(MATERIAL FOR THIS TASK begins)
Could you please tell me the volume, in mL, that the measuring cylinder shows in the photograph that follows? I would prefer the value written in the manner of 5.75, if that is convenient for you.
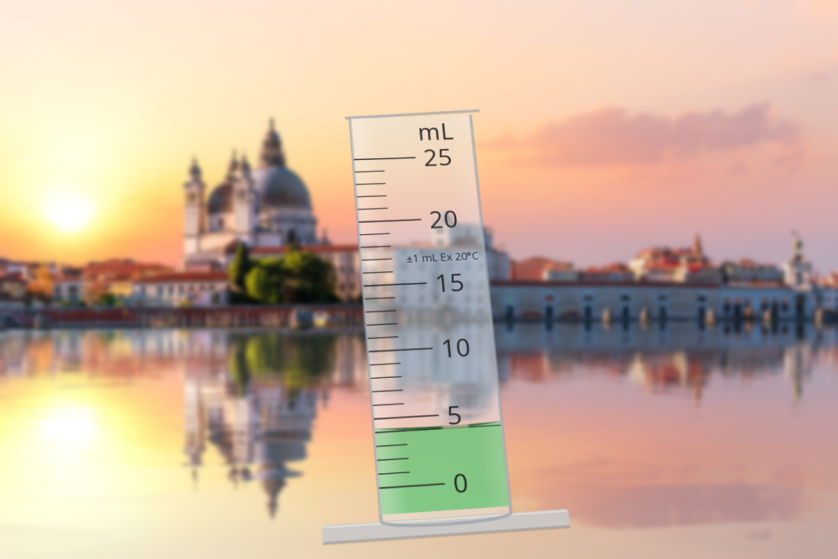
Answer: 4
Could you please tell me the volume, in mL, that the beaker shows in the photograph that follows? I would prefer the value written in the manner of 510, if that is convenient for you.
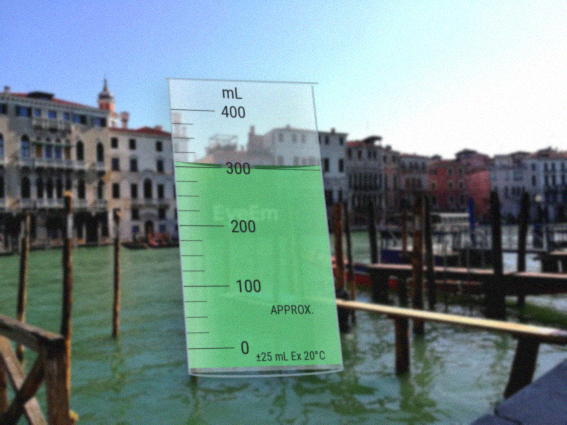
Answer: 300
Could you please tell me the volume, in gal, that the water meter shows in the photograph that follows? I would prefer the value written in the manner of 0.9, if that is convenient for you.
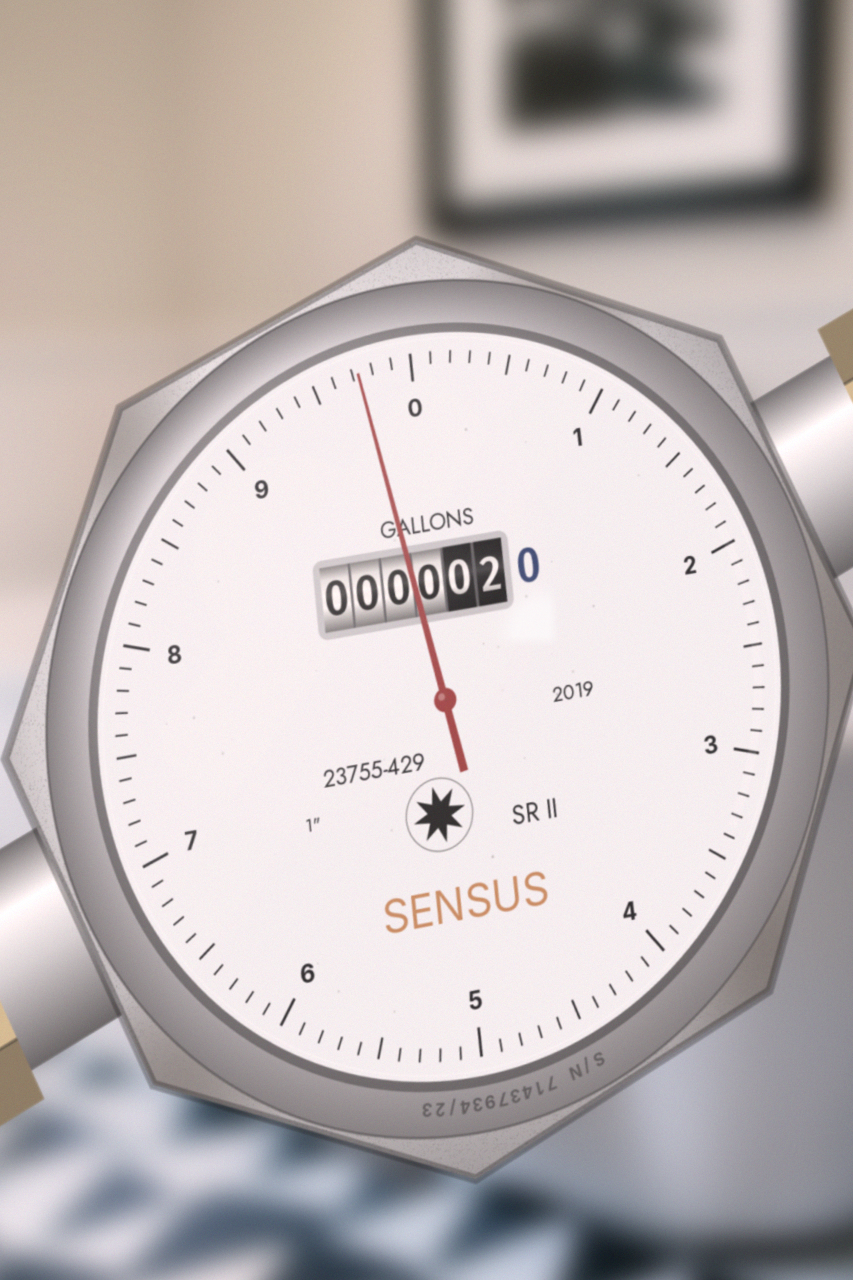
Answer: 19.7
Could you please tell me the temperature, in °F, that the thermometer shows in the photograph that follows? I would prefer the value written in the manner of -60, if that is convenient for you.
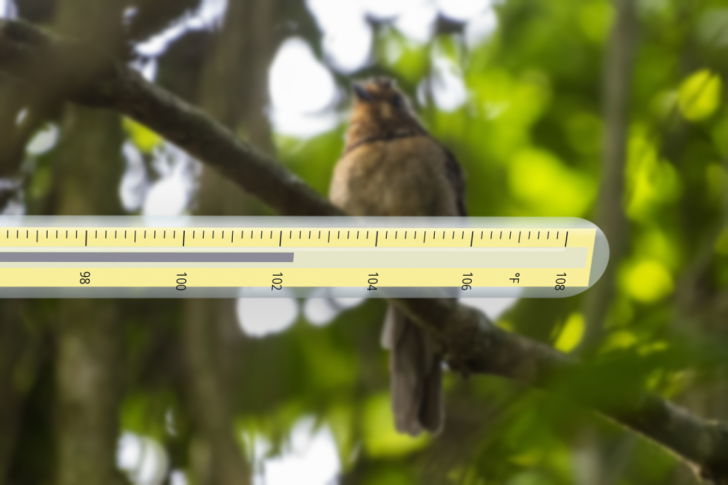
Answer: 102.3
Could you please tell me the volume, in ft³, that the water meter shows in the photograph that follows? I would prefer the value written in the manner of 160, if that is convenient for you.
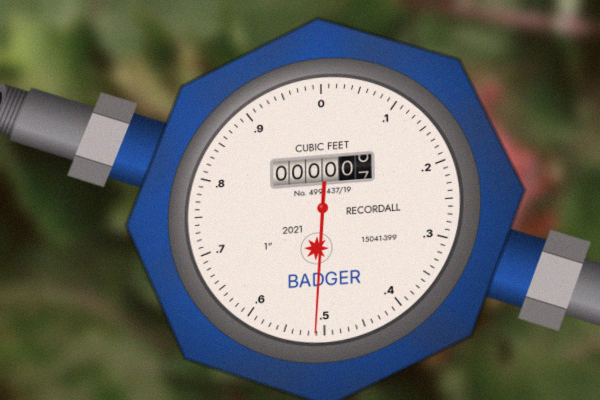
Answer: 6.51
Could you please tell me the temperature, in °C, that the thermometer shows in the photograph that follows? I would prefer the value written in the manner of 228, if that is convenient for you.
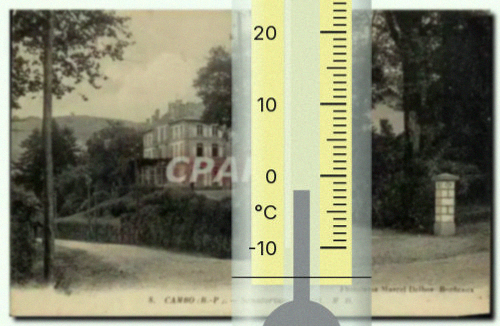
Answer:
(MATERIAL FOR THIS TASK ends)
TASK GOAL
Extract every line of the records above exactly as they appear, from the first line to the last. Omit the pictures from your answer.

RESPONSE TO THE TASK
Could you please tell me the volume, in mL, that the measuring cylinder shows in the photograph that follows? I would prefer the value written in the manner of 5.75, if that is convenient for you.
Answer: 4
Could you please tell me the volume, in mL, that the beaker shows in the photograph that follows? I would prefer the value written in the manner of 510, if that is convenient for you.
Answer: 300
Could you please tell me the volume, in gal, that the water meter shows in the photograph that follows? I would prefer the value written in the manner of 0.9, if that is convenient for you.
Answer: 19.7
Could you please tell me the temperature, in °F, that the thermometer shows in the photograph that follows? I would prefer the value written in the manner of -60, if that is convenient for you.
Answer: 102.3
Could you please tell me the volume, in ft³, that the water meter shows in the photograph that follows? I would prefer the value written in the manner of 160, if that is convenient for you.
Answer: 6.51
Could you please tell me the temperature, in °C, that the thermometer shows in the photograph that follows? I would prefer the value written in the manner of 228, if that is convenient for you.
Answer:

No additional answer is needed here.